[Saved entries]
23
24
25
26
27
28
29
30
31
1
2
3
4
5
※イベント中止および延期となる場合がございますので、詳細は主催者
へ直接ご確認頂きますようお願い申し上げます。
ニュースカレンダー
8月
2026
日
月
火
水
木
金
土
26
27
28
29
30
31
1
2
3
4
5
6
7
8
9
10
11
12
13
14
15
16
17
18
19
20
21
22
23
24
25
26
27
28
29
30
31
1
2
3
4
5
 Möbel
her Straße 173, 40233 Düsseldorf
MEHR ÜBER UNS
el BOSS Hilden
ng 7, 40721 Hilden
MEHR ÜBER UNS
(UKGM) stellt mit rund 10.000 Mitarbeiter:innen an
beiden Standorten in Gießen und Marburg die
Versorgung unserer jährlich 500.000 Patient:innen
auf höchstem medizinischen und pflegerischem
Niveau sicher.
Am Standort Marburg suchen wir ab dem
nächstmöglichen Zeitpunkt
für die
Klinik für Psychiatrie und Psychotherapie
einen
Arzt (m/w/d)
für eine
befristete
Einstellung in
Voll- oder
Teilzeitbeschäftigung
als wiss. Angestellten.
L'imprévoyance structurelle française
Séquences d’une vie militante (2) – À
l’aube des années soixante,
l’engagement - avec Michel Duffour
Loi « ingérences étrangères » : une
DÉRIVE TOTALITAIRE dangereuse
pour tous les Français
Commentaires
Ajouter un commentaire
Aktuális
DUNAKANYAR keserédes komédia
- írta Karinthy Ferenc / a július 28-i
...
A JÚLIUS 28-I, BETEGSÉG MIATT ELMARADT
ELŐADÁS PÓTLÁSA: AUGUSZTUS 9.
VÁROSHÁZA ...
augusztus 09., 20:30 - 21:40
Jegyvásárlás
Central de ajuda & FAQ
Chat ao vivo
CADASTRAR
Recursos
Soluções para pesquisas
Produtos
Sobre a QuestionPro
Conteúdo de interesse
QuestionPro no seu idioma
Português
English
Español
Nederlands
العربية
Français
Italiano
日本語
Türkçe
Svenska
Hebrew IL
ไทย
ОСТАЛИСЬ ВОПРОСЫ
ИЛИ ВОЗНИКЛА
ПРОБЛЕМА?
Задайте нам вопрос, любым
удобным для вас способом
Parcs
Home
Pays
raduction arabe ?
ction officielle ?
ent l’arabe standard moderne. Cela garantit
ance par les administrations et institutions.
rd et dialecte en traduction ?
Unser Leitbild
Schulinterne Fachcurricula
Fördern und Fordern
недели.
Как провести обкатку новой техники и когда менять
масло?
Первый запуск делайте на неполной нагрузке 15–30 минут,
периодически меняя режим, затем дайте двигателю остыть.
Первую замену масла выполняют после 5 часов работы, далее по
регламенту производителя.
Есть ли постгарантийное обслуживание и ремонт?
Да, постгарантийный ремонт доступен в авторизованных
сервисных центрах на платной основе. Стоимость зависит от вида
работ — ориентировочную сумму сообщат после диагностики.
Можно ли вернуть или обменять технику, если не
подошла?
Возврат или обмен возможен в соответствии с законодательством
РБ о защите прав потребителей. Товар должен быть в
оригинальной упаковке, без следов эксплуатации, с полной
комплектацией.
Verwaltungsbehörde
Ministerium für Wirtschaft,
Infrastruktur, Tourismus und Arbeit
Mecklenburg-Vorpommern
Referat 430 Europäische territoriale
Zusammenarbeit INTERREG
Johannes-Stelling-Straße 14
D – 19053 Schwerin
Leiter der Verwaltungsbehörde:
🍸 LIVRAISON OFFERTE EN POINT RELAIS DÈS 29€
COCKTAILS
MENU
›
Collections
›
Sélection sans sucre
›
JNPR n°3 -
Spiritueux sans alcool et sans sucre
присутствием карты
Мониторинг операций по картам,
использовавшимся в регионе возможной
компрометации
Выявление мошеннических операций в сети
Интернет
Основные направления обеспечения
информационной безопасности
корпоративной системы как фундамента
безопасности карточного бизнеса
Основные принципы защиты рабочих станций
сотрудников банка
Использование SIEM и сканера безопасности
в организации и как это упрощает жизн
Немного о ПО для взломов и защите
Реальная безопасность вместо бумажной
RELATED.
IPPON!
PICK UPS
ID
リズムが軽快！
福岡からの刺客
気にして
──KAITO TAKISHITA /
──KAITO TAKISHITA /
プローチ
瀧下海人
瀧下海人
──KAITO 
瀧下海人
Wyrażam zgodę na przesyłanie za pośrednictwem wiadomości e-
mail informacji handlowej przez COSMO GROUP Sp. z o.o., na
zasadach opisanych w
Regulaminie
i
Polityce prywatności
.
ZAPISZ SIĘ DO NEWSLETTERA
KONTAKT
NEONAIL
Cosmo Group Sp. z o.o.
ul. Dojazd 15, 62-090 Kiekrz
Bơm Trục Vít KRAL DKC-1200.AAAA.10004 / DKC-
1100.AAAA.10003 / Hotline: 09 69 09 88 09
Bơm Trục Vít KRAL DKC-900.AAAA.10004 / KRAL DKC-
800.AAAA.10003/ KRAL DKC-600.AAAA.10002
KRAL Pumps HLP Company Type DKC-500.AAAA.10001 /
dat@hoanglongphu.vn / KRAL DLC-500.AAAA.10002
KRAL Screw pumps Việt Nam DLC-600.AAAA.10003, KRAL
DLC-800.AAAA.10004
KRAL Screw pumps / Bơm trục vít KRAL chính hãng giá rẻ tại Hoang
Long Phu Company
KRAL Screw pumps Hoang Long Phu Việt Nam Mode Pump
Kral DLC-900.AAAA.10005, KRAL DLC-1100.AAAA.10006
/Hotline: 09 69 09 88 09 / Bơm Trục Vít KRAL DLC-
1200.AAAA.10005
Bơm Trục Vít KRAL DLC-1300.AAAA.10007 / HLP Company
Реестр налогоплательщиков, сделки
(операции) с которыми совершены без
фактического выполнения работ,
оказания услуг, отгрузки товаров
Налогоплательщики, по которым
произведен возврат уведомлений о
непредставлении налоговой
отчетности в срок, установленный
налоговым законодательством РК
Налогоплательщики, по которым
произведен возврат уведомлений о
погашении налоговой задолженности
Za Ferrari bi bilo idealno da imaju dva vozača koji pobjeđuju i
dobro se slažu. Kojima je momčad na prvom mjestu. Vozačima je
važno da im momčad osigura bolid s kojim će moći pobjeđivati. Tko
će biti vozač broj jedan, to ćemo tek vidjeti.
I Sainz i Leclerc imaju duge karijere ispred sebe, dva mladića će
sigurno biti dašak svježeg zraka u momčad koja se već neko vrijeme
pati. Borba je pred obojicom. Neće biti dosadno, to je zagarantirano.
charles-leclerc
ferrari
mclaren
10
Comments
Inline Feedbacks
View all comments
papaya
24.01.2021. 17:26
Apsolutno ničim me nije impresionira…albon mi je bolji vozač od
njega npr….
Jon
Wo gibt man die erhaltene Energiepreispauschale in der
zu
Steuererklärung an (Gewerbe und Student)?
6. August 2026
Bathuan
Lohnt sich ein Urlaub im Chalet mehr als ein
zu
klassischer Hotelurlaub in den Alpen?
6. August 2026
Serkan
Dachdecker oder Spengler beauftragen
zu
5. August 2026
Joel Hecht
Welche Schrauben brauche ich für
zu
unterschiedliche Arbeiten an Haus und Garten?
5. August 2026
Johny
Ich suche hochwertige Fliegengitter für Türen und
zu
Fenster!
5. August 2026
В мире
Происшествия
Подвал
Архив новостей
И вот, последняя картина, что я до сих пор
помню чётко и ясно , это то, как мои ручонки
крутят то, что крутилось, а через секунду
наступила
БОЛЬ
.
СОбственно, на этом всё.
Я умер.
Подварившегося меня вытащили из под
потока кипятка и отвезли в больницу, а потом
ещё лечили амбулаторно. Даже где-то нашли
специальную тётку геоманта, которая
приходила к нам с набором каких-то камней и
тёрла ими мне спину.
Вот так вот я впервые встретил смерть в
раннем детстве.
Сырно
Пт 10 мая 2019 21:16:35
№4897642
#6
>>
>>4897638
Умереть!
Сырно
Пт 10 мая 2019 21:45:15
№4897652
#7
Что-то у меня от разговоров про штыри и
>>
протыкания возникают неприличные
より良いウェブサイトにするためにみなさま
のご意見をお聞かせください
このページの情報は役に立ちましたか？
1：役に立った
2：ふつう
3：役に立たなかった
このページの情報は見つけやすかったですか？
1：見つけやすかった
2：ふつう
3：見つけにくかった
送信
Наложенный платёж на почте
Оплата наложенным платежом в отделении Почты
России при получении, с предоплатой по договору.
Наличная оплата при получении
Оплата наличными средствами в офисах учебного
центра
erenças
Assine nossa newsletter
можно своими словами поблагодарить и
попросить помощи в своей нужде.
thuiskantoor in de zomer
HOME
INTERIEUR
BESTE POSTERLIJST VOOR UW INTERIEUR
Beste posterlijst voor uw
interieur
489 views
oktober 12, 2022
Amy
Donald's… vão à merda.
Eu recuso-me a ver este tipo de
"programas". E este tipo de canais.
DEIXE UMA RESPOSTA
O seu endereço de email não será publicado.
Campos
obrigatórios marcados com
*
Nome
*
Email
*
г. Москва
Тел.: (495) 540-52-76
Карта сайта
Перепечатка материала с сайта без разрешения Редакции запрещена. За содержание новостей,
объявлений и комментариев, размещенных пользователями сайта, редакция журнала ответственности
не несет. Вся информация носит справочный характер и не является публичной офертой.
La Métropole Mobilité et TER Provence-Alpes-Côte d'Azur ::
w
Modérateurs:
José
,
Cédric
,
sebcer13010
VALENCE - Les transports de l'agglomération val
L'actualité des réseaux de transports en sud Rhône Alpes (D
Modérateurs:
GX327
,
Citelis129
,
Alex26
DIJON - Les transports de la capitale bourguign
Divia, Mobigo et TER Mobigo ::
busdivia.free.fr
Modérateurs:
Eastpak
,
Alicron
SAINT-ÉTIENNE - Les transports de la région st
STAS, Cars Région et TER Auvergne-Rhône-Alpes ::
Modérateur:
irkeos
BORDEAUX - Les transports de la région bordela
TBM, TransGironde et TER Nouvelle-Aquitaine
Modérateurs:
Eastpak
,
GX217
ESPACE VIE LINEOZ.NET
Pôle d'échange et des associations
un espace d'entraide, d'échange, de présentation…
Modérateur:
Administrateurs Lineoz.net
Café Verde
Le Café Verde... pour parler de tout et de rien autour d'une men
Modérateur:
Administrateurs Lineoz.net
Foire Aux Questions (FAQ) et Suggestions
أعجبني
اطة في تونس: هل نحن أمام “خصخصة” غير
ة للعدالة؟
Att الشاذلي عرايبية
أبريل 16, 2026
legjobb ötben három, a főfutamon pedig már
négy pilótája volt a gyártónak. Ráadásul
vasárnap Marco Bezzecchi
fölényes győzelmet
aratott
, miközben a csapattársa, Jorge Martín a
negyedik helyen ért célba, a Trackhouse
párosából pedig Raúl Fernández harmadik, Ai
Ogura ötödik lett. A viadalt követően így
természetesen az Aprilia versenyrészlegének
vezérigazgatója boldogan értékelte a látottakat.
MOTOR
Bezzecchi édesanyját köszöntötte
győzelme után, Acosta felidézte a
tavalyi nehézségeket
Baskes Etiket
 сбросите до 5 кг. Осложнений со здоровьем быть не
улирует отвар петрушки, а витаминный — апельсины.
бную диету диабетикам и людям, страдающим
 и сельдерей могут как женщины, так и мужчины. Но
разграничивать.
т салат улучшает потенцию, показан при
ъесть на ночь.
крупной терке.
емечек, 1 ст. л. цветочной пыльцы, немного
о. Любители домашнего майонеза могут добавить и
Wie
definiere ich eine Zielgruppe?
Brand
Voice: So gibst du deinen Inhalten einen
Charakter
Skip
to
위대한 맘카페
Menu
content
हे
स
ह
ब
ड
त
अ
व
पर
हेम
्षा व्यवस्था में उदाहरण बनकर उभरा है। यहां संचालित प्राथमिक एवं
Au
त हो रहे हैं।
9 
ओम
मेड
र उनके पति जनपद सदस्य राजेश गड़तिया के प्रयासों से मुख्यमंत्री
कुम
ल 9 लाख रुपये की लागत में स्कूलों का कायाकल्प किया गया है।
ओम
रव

**TASK DETAILS**
Begin with the first line of the data above and, please, print each line exactly until you have printed the line containing "beiden Standorten in Gießen und Marburg die"; print nothing else.

**ANSWER SPACE**
23
24
25
26
27
28
29
30
31
1
2
3
4
5
※イベント中止および延期となる場合がございますので、詳細は主催者
へ直接ご確認頂きますようお願い申し上げます。
ニュースカレンダー
8月
2026
日
月
火
水
木
金
土
26
27
28
29
30
31
1
2
3
4
5
6
7
8
9
10
11
12
13
14
15
16
17
18
19
20
21
22
23
24
25
26
27
28
29
30
31
1
2
3
4
5
 Möbel
her Straße 173, 40233 Düsseldorf
MEHR ÜBER UNS
el BOSS Hilden
ng 7, 40721 Hilden
MEHR ÜBER UNS
(UKGM) stellt mit rund 10.000 Mitarbeiter:innen an
beiden Standorten in Gießen und Marburg die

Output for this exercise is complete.